Do what I call a functional finisher. Just do your entire leg routine as you might, with the machines and exercises that you’re quite familiar with. And then at the end, all those muscles that you’ve been training strength, your body’s ability to generate force. But now let’s put it into a functional finisher.
Say you’ve got a 10-meter track, and we’ve got somebody who’s just a complete beginner. They did their leg workout as normal. Go down there and at the end, just do five sort of 10-meter passes with a minute’s rest in between with, say, 100 kilos. The next time you come to do legs, add an extra set. Keep adding sets until you get up to 10, then start adding more weight.
You’re always doing awesome new adventure challenges. What are your tips for guys to design a challenge of their own?
So sometimes people can do it with a cause that’s particularly close to their heart. When I did the marathon pulling a car, it was because a friend of mine was diagnosed with cancer. So we raised loads for the Teenage Cancer Trust, and he was a motor racer. So that’s how Silverstone lent us the track. I was tagged ages ago in a post and a guy did a triathlon carrying something like 45 pounds of dog food for the local shelter, and I was like, ‘That’s amazing!’
A friend of mine was really searching for something to do. And then I said, all right, “What are you good at?” He said, I’m weirdly good at bear crawls. As a kid, I was always walking on all fours and stuff. So he took off down the road. He was keeping up with cyclists.
I said, ‘you should just do a marathon, mate!’ And it stuck. He did it. It was amazing. Raised loads. So it’s interesting. You either lead by a cause, something that’s really close to your heart like that guy did with the animal shelter, or you lead with something you’re weirdly good at.
What’s something our readers in their 30s, 40s, and beyond need to start adding in to their health and fitness lives?
I think one thing that I’ve found since attaining the grand old age of 36 is training smarter, not harder and adding a real understanding of programming. Really understand how to prioritize your training. I think when I was younger, I could get away with a lot more: There were holes in my training. I could overtrain and get away with it. Now, not so much. So a real understanding of mesocycles, macrocycles, microcycles.

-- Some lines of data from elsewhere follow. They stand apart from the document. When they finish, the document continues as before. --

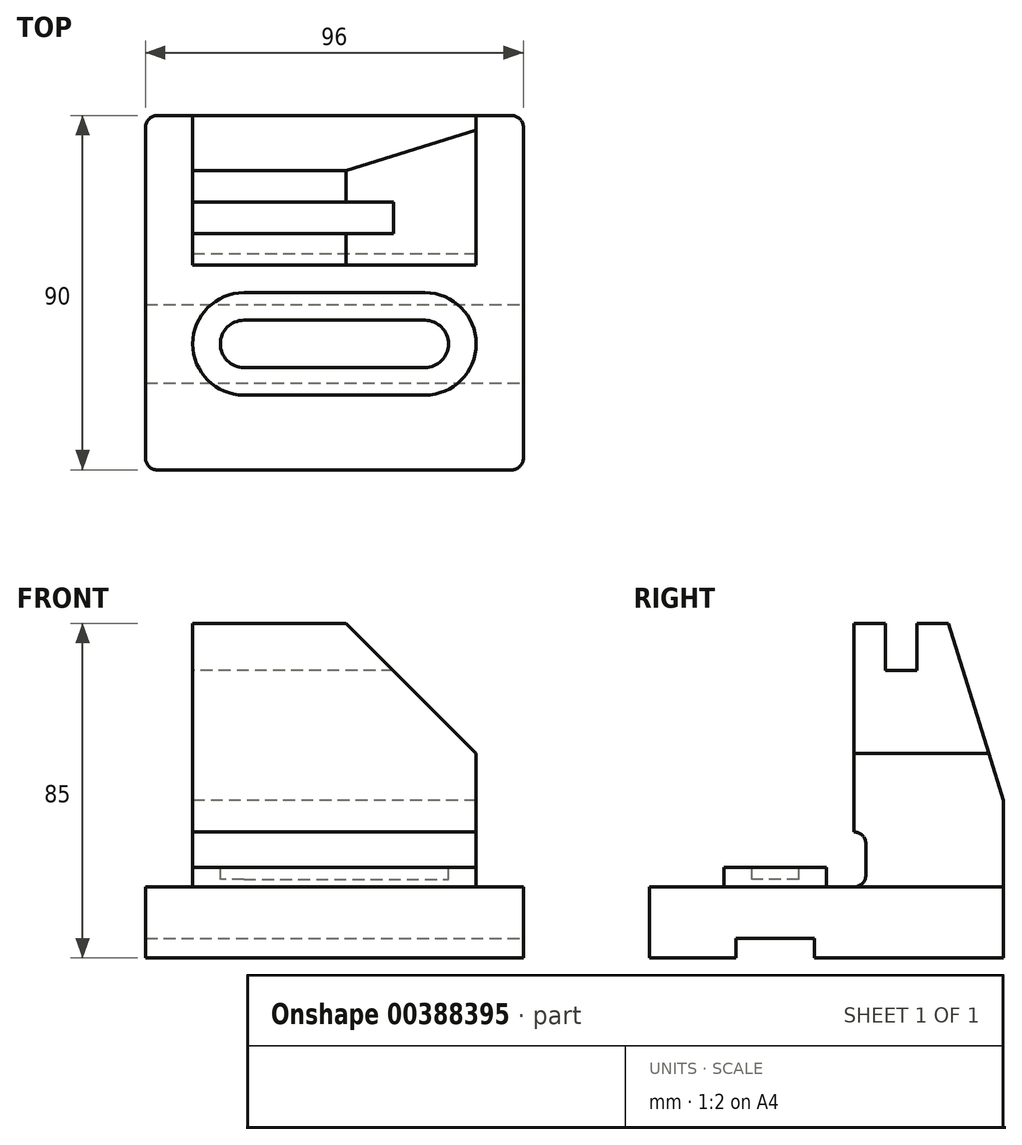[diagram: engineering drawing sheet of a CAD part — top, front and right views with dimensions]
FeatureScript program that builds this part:
annotation { "Feature Type Name" : "Feature", "Feature Type Description" : "" }
export const myFeature = defineFeature(function(context is Context, id is Id, definition is map)
    precondition{}
    {
        {
            var Q0;
            Q0=qCreatedBy(makeId("Top.planeOp"),FACE);
            var sketch = newSketch(context, id + "F0", { "sketchPlane" : qUnion([Q0])});
            skLineSegment(sketch, "E0.bottom", {"start": v(0, 0) * mm, "end": v(96, 0) * mm});
            skLineSegment(sketch, "E0.top", {"start": v(0, 90) * mm, "end": v(96, 90) * mm});
            skLineSegment(sketch, "E0.left", {"start": v(0, 0) * mm, "end": v(0, 90) * mm});
            skLineSegment(sketch, "E0.right", {"start": v(96, 0) * mm, "end": v(96, 90) * mm});
            skSolve(sketch);
        }
        {
            var Q0;
            Q0 = qSketchRegion(id + "F0", true);
            extrude(context, id + "F1", {"entities" : qUnion([Q0]), "depth" : 18 * mm});
        }
        {
            var Q0;
            Q0=makeQuery(id+"F1.opExtrude","CAP_FACE",FACE,{"disambiguationData":[OSD([sQuery(id+"F0.wireOp",EDGE,"E0.bottom"),sQuery(id+"F0.wireOp",EDGE,"E0.top"),sQuery(id+"F0.wireOp",EDGE,"E0.left"),sQuery(id+"F0.wireOp",EDGE,"E0.right")])],"isStart":false});
            var sketch = newSketch(context, id + "F2", { "sketchPlane" : qUnion([Q0])});
            skLineSegment(sketch, "E1.bottom", {"start": v(12, 90) * mm, "end": v(84, 90) * mm});
            skLineSegment(sketch, "E1.top", {"start": v(12, 52) * mm, "end": v(84, 52) * mm});
            skLineSegment(sketch, "E1.left", {"start": v(12, 90) * mm, "end": v(12, 52) * mm});
            skLineSegment(sketch, "E1.right", {"start": v(84, 90) * mm, "end": v(84, 52) * mm});
            skSolve(sketch);
        }
        {
            var Q0;
            Q0=makeQuery(id+"F1.opExtrude","CAP_FACE",FACE,{"disambiguationData":[OSD([sQuery(id+"F0.wireOp",EDGE,"E0.bottom"),sQuery(id+"F0.wireOp",EDGE,"E0.top"),sQuery(id+"F0.wireOp",EDGE,"E0.left"),sQuery(id+"F0.wireOp",EDGE,"E0.right")])],"isStart":true});
            cPlane(context, id + "F3", {"entities" : qUnion([Q0]), "cplaneType" : CPlaneType.OFFSET, "offset" : 85 * mm, "oppositeDirection" : true, "width" : 150 * mm, "height" : 150 * mm});
        }
        {
            var Q0;
            Q0 = qSketchRegion(id + "F2", true);
            var Q1;
            Q1=qCreatedBy(id+"F3.planeOp",FACE);
            extrude(context, id + "F4", {"entities" : qUnion([Q0]), "operationType" : NewBodyOperationType.ADD, "endBound" : BoundingType.UP_TO_SURFACE, "endBoundEntityFace" : qUnion([Q1]), "depth" : 58 * mm});
        }
        {
            var Q0;
            Q0=makeQuery(id+"F4.opExtrude","SWEPT_FACE",FACE,{"disambiguationData":[OSD([sQuery(id+"F2.wireOp",EDGE,"E1.top")])]});
            var sketch = newSketch(context, id + "F5", { "sketchPlane" : qUnion([Q0])});
            skLineSegment(sketch, "E2", {"start": v(84, 85) * mm, "end": v(51, 85) * mm});
            skLineSegment(sketch, "E3", {"start": v(51, 85) * mm, "end": v(84, 52) * mm});
            skSolve(sketch);
        }
        {
            var Q0;
            {var subQ0=sQuery(id+"F5.wireOp",EDGE,"E2");Q0=makeQuery(id+"F5.imprint","IMPRINT",FACE,{"disambiguationData":[TD([[makeQuery(id+"F5.imprint","IMPRINT",EDGE,{"derivedFrom":subQ0}),1.0]])]});}
            extrude(context, id + "F6", {"entities" : qUnion([Q0]), "operationType" : NewBodyOperationType.REMOVE, "oppositeDirection" : true, "depth" : 38 * mm});
        }
        {
            var Q0;
            Q0=makeQuery(id+"F4.opExtrude","SWEPT_FACE",FACE,{"disambiguationData":[OSD([sQuery(id+"F2.wireOp",EDGE,"E1.left")])]});
            var sketch = newSketch(context, id + "F7", { "sketchPlane" : qUnion([Q0])});
            skLineSegment(sketch, "E4.bottom", {"start": v(-68, 85) * mm, "end": v(-60, 85) * mm});
            skLineSegment(sketch, "E4.top", {"start": v(-68, 73) * mm, "end": v(-60, 73) * mm});
            skLineSegment(sketch, "E4.left", {"start": v(-68, 85) * mm, "end": v(-68, 73) * mm});
            skLineSegment(sketch, "E4.right", {"start": v(-60, 85) * mm, "end": v(-60, 73) * mm});
            skSolve(sketch);
        }
        {
            var Q0;
            Q0 = qSketchRegion(id + "F7", true);
            extrude(context, id + "F8", {"entities" : qUnion([Q0]), "operationType" : NewBodyOperationType.REMOVE, "endBound" : BoundingType.UP_TO_NEXT, "oppositeDirection" : true, "depth" : 25 * mm});
        }
        {
            var Q0;
            Q0=makeQuery(id+"F4.opExtrude","SWEPT_FACE",FACE,{"disambiguationData":[OSD([sQuery(id+"F2.wireOp",EDGE,"E1.left")])]});
            var sketch = newSketch(context, id + "F9", { "sketchPlane" : qUnion([Q0])});
            skLineSegment(sketch, "E5", {"start": v(-90, 85) * mm, "end": v(-76, 85) * mm});
            skLineSegment(sketch, "E6", {"start": v(-76, 85) * mm, "end": v(-90, 40) * mm});
            skSolve(sketch);
        }
        {
            var Q0;
            Q0 = qSketchRegion(id + "F9", true);
            var Q1;
            {var subQ0=sQuery(id+"F9.wireOp",EDGE,"E5");Q1=makeQuery(id+"F9.imprint","IMPRINT",FACE,{"disambiguationData":[TD([[makeQuery(id+"F9.imprint","IMPRINT",EDGE,{"derivedFrom":subQ0}),1.0]])]});}
            extrude(context, id + "F10", {"entities" : qUnion([Q0, Q1]), "operationType" : NewBodyOperationType.REMOVE, "endBound" : BoundingType.UP_TO_NEXT, "oppositeDirection" : true, "depth" : 25 * mm});
        }
        {
            var Q0;
            Q0=makeQuery(id+"F1.opExtrude","SWEPT_FACE",FACE,{"disambiguationData":[OSD([sQuery(id+"F0.wireOp",EDGE,"E0.right")])]});
            var sketch = newSketch(context, id + "F11", { "sketchPlane" : qUnion([Q0])});
            skLineSegment(sketch, "E7.bottom", {"start": v(42, 0) * mm, "end": v(22, 0) * mm});
            skLineSegment(sketch, "E7.top", {"start": v(42, 5) * mm, "end": v(22, 5) * mm});
            skLineSegment(sketch, "E7.left", {"start": v(42, 0) * mm, "end": v(42, 5) * mm});
            skLineSegment(sketch, "E7.right", {"start": v(22, 0) * mm, "end": v(22, 5) * mm});
            skPoint(sketch, "E8", {"position": v(32, 5) * mm});
            skSolve(sketch);
        }
        {
            var Q0;
            Q0 = qSketchRegion(id + "F11", true);
            extrude(context, id + "F12", {"entities" : qUnion([Q0]), "operationType" : NewBodyOperationType.REMOVE, "endBound" : BoundingType.UP_TO_NEXT, "oppositeDirection" : true, "depth" : 25 * mm});
        }
        {
            var Q0;
            Q0=makeQuery(id+"F4.opExtrude","SWEPT_EDGE",EDGE,{"disambiguationData":[OSD([sQuery(id+"F0.wireOp",EDGE,"E0.top"),sQuery(id+"F2.wireOp",EDGE,"E1.bottom"),sQuery(id+"F2.wireOp",EDGE,"E1.right")])]});
            var Q1;
            Q1=makeQuery(id+"F4.boolean.opBoolean","MERGE",FACE,{"derivedFrom":[makeQuery(id+"F1.opExtrude","SWEPT_FACE",FACE,{"disambiguationData":[OSD([sQuery(id+"F0.wireOp",EDGE,"E0.top")])]}),makeQuery(id+"F4.opExtrude","SWEPT_FACE",FACE,{"disambiguationData":[OSD([sQuery(id+"F2.wireOp",EDGE,"E1.bottom")])]})]});
            cPlane(context, id + "F13", {"entities" : qUnion([Q0, Q1]), "cplaneType" : CPlaneType.LINE_ANGLE, "offset" : 25 * mm, "angle" : 0 * degree, "width" : 150 * mm, "height" : 150 * mm});
        }
        {
            var Q0;
            Q0=makeQuery(id+"F1.opExtrude","CAP_FACE",FACE,{"disambiguationData":[OSD([sQuery(id+"F0.wireOp",EDGE,"E0.bottom"),sQuery(id+"F0.wireOp",EDGE,"E0.top"),sQuery(id+"F0.wireOp",EDGE,"E0.left"),sQuery(id+"F0.wireOp",EDGE,"E0.right")])],"isStart":false});
            var sketch = newSketch(context, id + "F14", { "sketchPlane" : qUnion([Q0])});
            skLineSegment(sketch, "E9.bottom", {"start": v(25, 45) * mm, "end": v(71, 45) * mm});
            skLineSegment(sketch, "E9.top", {"start": v(25, 19) * mm, "end": v(71, 19) * mm});
            skLineSegment(sketch, "E9.left", {"start": v(25, 45) * mm, "end": v(25, 19) * mm});
            skLineSegment(sketch, "E9.right", {"start": v(71, 45) * mm, "end": v(71, 19) * mm});
            skLineSegment(sketch, "E10", {"start": v(25, 32) * mm, "end": v(71, 32) * mm, "construction": true});
            skArc(sketch, "E11", {"start": v(71, 45) * mm, "mid": v(84, 32) * mm, "end": v(71, 19) * mm});
            skArc(sketch, "E12", {"start": v(25, 45) * mm, "mid": v(12, 32) * mm, "end": v(25, 19) * mm});
            skSolve(sketch);
        }
        {
            var Q0;
            Q0=makeQuery(id+"F14.imprint","IMPRINT",FACE,{"disambiguationData":[TD([[makeQuery(id+"F14.imprint","IMPRINT",EDGE,{"derivedFrom":sQuery(id+"F14.wireOp",EDGE,"E9.bottom")}),-1.0]])]});
            var Q1;
            Q1=makeQuery(id+"F14.imprint","IMPRINT",FACE,{"disambiguationData":[TD([[makeQuery(id+"F14.imprint","IMPRINT",EDGE,{"derivedFrom":sQuery(id+"F14.wireOp",EDGE,"E9.left")}),-1.0]])]});
            var Q2;
            Q2=makeQuery(id+"F14.imprint","IMPRINT",FACE,{"disambiguationData":[TD([[makeQuery(id+"F14.imprint","IMPRINT",EDGE,{"derivedFrom":sQuery(id+"F14.wireOp",EDGE,"E9.right")}),1.0]])]});
            extrude(context, id + "F15", {"entities" : qUnion([Q0, Q1, Q2]), "operationType" : NewBodyOperationType.ADD, "depth" : 5 * mm});
        }
        {
            var Q0;
            Q0=makeQuery(id+"F15.opExtrude","CAP_FACE",FACE,{"disambiguationData":[OSD([sQuery(id+"F14.wireOp",EDGE,"E9.bottom"),sQuery(id+"F14.wireOp",EDGE,"E9.top"),sQuery(id+"F14.wireOp",EDGE,"E11"),sQuery(id+"F14.wireOp",EDGE,"E12")])],"isStart":false});
            var sketch = newSketch(context, id + "F16", { "sketchPlane" : qUnion([Q0])});
            skLineSegment(sketch, "E13.JdR.JdR", {"start": v(25, 32) * mm, "end": v(71, 32) * mm, "construction": true});
            skArc(sketch, "E13.0.startCap", {"start": v(25, 26) * mm, "mid": v(19, 32) * mm, "end": v(25, 38) * mm});
            skArc(sketch, "E13.0.endCap", {"start": v(71, 38) * mm, "mid": v(77, 32) * mm, "end": v(71, 26) * mm});
            skLineSegment(sketch, "E13.0.left", {"start": v(25, 38) * mm, "end": v(71, 38) * mm});
            skLineSegment(sketch, "E13.0.right", {"start": v(25, 26) * mm, "end": v(71, 26) * mm});
            skSolve(sketch);
        }
        {
            var Q0;
            Q0 = qSketchRegion(id + "F16", true);
            extrude(context, id + "F17", {"entities" : qUnion([Q0]), "operationType" : NewBodyOperationType.REMOVE, "oppositeDirection" : true, "depth" : 3 * mm});
        }
        {
            var Q0;
            Q0=makeQuery(id+"F4.opExtrude","SWEPT_FACE",FACE,{"disambiguationData":[OSD([sQuery(id+"F2.wireOp",EDGE,"E1.right")])]});
            var sketch = newSketch(context, id + "F18", { "sketchPlane" : qUnion([Q0])});
            skLineSegment(sketch, "E14.bottom", {"start": v(52, 18) * mm, "end": v(55, 18) * mm});
            skLineSegment(sketch, "E14.top", {"start": v(52, 32) * mm, "end": v(55, 32) * mm});
            skLineSegment(sketch, "E14.left", {"start": v(52, 18) * mm, "end": v(52, 32) * mm});
            skLineSegment(sketch, "E14.right", {"start": v(55, 18) * mm, "end": v(55, 32) * mm});
            skSolve(sketch);
        }
        {
            var Q0;
            Q0=makeQuery(id+"F18.imprint","IMPRINT",FACE,{"disambiguationData":[TD([[makeQuery(id+"F18.imprint","IMPRINT",EDGE,{"derivedFrom":sQuery(id+"F18.wireOp",EDGE,"E14.bottom")}),-1.0]])]});
            extrude(context, id + "F19", {"entities" : qUnion([Q0]), "operationType" : NewBodyOperationType.REMOVE, "endBound" : BoundingType.UP_TO_NEXT, "oppositeDirection" : true, "depth" : 25 * mm});
        }
        {
            var Q0;
            Q0=makeQuery(id+"F15.opExtrude","CAP_EDGE",EDGE,{"disambiguationData":[OSD([sQuery(id+"F14.wireOp",EDGE,"E9.top")])],"isStart":true});
            var Q1;
            Q1=makeQuery(id+"F19.boolean.opBoolean","COPY",EDGE,{"derivedFrom":makeQuery(id+"F19.opExtrude","SWEPT_EDGE",EDGE,{"disambiguationData":[OSD([sQuery(id+"F2.wireOp",EDGE,"E1.right"),sQuery(id+"F18.wireOp",EDGE,"E14.bottom"),sQuery(id+"F18.wireOp",EDGE,"E14.right")])]})});
            var Q2;
            Q2=makeQuery(id+"F19.boolean.opBoolean","COPY",EDGE,{"derivedFrom":makeQuery(id+"F19.opExtrude","SWEPT_EDGE",EDGE,{"disambiguationData":[OSD([sQuery(id+"F18.wireOp",EDGE,"E14.top"),sQuery(id+"F18.wireOp",EDGE,"E14.right")])]})});
            var Q3;
            Q3=makeQuery(id+"F1.opExtrude","SWEPT_EDGE",EDGE,{"disambiguationData":[OSD([sQuery(id+"F0.wireOp",EDGE,"E0.bottom"),sQuery(id+"F0.wireOp",EDGE,"E0.left")])]});
            var Q4;
            Q4=makeQuery(id+"F1.opExtrude","SWEPT_EDGE",EDGE,{"disambiguationData":[OSD([sQuery(id+"F0.wireOp",EDGE,"E0.bottom"),sQuery(id+"F0.wireOp",EDGE,"E0.right")])]});
            var Q5;
            Q5=makeQuery(id+"F1.opExtrude","SWEPT_EDGE",EDGE,{"disambiguationData":[OSD([sQuery(id+"F0.wireOp",EDGE,"E0.top"),sQuery(id+"F0.wireOp",EDGE,"E0.right")])]});
            var Q6;
            Q6=makeQuery(id+"F1.opExtrude","SWEPT_EDGE",EDGE,{"disambiguationData":[OSD([sQuery(id+"F0.wireOp",EDGE,"E0.top"),sQuery(id+"F0.wireOp",EDGE,"E0.left")])]});
            var Q7;
            Q7=makeQuery(id+"F4.opExtrude","CAP_EDGE",EDGE,{"disambiguationData":[OSD([sQuery(id+"F2.wireOp",EDGE,"E1.right")])],"isStart":true});
            var Q8;
            Q8=makeQuery(id+"F4.opExtrude","CAP_EDGE",EDGE,{"disambiguationData":[OSD([sQuery(id+"F2.wireOp",EDGE,"E1.left")])],"isStart":true});
            fillet(context, id + "F20", {"entities" : qUnion([Q0, Q1, Q2, Q3, Q4, Q5, Q6, Q7, Q8]), "radius" : 3 * mm, "tangentPropagation" : true, "allowEdgeOverflow" : false});
        }
    });
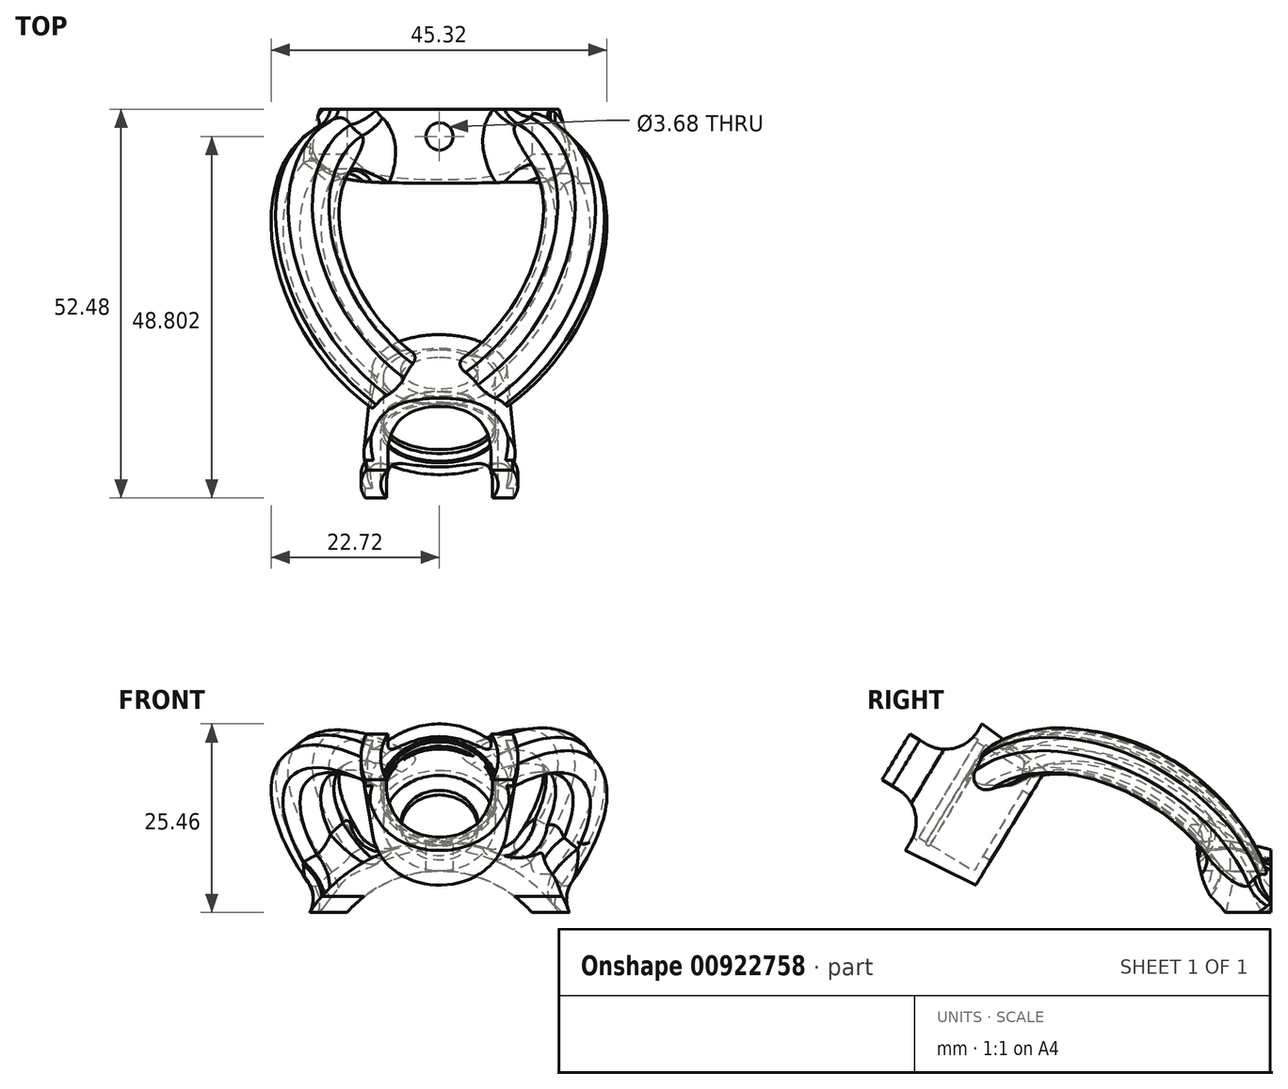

People understand programming and periodization in a really simple way: I’m bulking, or I’m cutting. That’s periodization in a really simple form. The reason I wrote The Blueprint is because I’m wanting people to just start to periodize, to be a little bit more intelligent, get a little bit smarter about it. Because when people talk about recovery methods, as you get a little bit older, we think about injury prevention, everything like that. But the best form of recovery is actually great programming in the first place so that you don’t overtrain in the first place.
What’s something they should subtract?
This is so hard to do, but it’s to go through their strength and conditioning and take out anything that’s just not needed. So when you know what you’re training for, be so specific that everything you do has to actually contribute to that. I remember when I was younger, my best bench press was 210 kilos. That was a thing. Every young man does it! I used to love my bicep curls.
And it’s funny now when people come over to me and go, ‘What do you bench?’ I don’t bench. I’m looking at a few more swims in the future. So there’s this old-fashioned squat, bench, and deadlift—”you’ve got to squat! Everyone’s got to squat!” I don’t, really, because I’m a long distance swimmer. I’m pretty sure squatting isn’t going to help me get around Great Britain any quicker.
So I think that’s one thing to take away. And it’s hard to do, but really go through your strength and conditioning, and if it doesn’t contribute to your goal, take it out. Because you’ve only got a certain amount of adaptation energy in a single day. And as you get slightly older as well, that adaptation energy is slightly reduced. So you’ve got to be so clear and concise every time you step into the gym. Cut it if it doesn’t contribute to that end goal.